In this study, the pressurized powder internal oxidation method is used to conduct internal oxidation experiments on Ag-8.1Sn-3.83In alloy powders in a pure O2 environment. Through thermodynamic and kinetic analyses of the oxidation process, the optimal oxidation temperature is determined. Additionally, a Richardson-Jeffes plot is generated, and ΔGpO2T are presented on the same thermodynamic diagram for convenient examination. The phase compositions, morphologies, and microstructures of the samples before and after oxidation are analyzed using X-ray diffraction, scanning electron microscopy/energy-dispersive X-ray spectroscopy (SEM/EDS), and optical microscopy.
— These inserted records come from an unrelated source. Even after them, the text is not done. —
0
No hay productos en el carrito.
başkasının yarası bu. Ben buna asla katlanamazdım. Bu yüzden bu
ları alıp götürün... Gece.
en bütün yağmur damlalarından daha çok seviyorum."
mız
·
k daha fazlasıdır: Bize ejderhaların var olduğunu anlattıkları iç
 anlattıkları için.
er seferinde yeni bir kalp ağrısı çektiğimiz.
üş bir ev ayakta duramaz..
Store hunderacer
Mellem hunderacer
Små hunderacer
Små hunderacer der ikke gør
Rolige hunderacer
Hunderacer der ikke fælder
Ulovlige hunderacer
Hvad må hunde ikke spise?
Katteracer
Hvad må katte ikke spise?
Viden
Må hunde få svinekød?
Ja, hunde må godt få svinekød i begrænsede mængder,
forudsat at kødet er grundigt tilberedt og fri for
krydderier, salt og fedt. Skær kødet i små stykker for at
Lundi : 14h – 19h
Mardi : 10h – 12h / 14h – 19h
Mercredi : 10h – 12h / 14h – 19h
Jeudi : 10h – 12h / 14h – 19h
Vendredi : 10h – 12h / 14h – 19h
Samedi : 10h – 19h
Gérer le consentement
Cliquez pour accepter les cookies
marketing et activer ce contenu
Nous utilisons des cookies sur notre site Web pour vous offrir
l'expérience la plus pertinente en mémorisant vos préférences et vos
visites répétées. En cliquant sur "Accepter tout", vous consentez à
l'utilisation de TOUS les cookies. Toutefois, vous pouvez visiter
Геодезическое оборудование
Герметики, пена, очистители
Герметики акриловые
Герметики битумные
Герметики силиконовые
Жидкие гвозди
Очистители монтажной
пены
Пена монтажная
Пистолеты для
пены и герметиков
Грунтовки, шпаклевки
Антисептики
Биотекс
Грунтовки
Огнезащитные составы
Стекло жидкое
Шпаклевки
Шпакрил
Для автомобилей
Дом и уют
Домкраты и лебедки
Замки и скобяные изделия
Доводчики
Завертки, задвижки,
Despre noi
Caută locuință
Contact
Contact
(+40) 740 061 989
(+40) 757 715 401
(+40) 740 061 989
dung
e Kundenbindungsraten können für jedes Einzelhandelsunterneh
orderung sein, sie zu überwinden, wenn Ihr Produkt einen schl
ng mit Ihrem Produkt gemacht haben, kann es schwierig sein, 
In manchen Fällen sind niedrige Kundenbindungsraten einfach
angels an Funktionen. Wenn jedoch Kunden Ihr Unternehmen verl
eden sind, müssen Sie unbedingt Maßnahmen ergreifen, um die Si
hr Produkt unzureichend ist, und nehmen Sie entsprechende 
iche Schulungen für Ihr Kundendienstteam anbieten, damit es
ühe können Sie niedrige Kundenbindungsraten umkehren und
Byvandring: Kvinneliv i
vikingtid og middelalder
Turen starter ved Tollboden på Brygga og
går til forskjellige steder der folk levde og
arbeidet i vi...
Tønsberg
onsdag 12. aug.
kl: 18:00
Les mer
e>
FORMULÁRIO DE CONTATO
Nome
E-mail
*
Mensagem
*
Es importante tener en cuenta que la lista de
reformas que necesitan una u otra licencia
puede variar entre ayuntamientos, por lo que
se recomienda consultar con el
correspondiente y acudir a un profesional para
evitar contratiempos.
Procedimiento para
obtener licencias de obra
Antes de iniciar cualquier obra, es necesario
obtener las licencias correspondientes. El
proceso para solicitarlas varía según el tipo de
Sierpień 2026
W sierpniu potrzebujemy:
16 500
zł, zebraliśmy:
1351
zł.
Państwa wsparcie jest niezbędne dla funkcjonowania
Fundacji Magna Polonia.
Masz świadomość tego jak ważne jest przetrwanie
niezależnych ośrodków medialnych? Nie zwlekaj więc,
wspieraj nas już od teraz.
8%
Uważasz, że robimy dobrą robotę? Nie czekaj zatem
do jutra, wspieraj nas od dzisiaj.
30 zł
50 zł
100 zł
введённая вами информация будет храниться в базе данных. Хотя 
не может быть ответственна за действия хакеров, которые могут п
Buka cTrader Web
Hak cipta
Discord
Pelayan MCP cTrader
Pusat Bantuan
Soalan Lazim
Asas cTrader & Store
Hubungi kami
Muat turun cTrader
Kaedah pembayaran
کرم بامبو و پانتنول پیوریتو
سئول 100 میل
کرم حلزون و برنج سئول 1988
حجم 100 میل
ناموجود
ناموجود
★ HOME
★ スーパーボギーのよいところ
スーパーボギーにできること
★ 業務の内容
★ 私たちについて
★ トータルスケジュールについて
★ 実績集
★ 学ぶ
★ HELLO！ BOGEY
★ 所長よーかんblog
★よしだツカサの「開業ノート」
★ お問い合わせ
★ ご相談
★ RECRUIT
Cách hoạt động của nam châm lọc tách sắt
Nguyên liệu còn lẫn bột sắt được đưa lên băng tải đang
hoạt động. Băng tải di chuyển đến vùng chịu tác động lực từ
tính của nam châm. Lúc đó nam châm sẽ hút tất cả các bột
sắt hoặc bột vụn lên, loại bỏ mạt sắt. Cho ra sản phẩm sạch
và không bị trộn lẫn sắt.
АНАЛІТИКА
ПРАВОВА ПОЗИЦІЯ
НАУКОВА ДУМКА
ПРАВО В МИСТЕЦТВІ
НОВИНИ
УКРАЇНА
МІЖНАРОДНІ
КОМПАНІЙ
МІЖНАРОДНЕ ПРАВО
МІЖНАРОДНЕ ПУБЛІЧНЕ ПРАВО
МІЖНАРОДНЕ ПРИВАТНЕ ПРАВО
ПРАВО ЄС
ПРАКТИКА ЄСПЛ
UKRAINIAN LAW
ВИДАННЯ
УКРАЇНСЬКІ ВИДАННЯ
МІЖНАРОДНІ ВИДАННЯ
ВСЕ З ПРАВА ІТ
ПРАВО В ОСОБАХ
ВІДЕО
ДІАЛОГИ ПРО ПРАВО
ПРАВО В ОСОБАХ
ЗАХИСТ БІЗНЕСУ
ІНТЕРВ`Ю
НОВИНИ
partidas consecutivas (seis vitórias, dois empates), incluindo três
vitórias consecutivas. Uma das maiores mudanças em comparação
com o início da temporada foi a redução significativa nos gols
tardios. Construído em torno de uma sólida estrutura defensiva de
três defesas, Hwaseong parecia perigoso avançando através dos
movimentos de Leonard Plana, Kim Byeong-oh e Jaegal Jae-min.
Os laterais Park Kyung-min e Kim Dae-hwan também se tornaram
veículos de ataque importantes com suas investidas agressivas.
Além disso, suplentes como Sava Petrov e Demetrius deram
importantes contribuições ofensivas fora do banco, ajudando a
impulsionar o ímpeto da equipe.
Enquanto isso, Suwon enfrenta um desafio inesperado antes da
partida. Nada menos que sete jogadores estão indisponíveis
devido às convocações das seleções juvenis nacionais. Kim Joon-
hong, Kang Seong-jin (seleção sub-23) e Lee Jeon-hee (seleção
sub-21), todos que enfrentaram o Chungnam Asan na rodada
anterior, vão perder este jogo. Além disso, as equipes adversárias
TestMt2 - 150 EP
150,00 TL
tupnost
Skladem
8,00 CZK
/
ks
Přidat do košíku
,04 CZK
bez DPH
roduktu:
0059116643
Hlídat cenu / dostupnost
Additionally, a simultaneous analysis of thermogravimetric and differential scanning calorimetry curves is performed using a synchrotron analyzer. The internal oxidation mechanism of the Ag-8.1Sn-3.83In alloy powders is determined. The oxidized Ag-8.1Sn-3.83In alloy powders are then processed into Ag-SnO2-In2O3 contact materials. Subsequently, the electrical performance of the Ag-SnO2-In2O3 contact materials is tested under DC 24 V/15 A conditions. The results indicate an average fusion welding force of 28.06 cN, an average arcing time of 8.17 ms, an average arcing energy of 520.57 mJ, and an average contact resistance of 0.055 mΩ. SEM/EDS analysis of the electrical erosion reveals that the material transfer direction is from the cathode to the anode. Furthermore, the electrical erosion behavior of the Ag-SnO2-In2O3 contact material is analyzed. By combining the results with the results of open–close electrical contact performance testing, the electro-erosion mechanism of Ag-SnO2-In2O3 contact materials prepared via pressurized powder internal oxidation of Ag-Sn-In alloy powders is clarified. This research provides theoretical support for the preparation of Ag-SnO2-In2O3 contact materials.